-- Instructions to follow --
Write the lines of the records below as a JSON list of strings, one string per line, skipping any blank lines. Leave the pictures out of the answer.
- - -
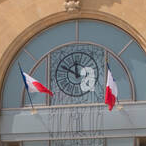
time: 11:49
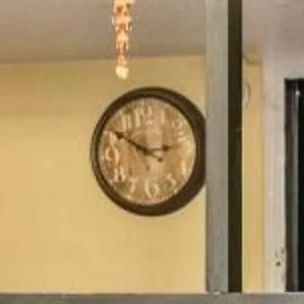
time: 2:50
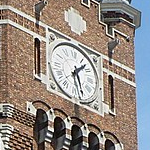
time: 1:28
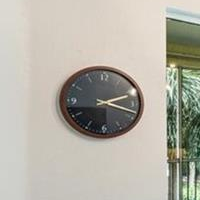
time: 2:18
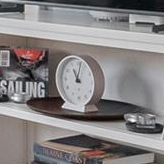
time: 11:02
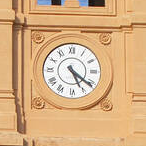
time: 5:21
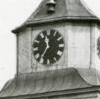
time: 11:35
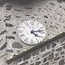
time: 4:12
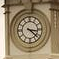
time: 3:22
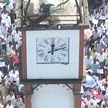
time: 12:12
- - -
-- Correct response --
[
  "time: 11:49",
  "time: 2:50",
  "time: 1:28",
  "time: 2:18",
  "time: 11:02",
  "time: 5:21",
  "time: 11:35",
  "time: 4:12",
  "time: 3:22",
  "time: 12:12"
]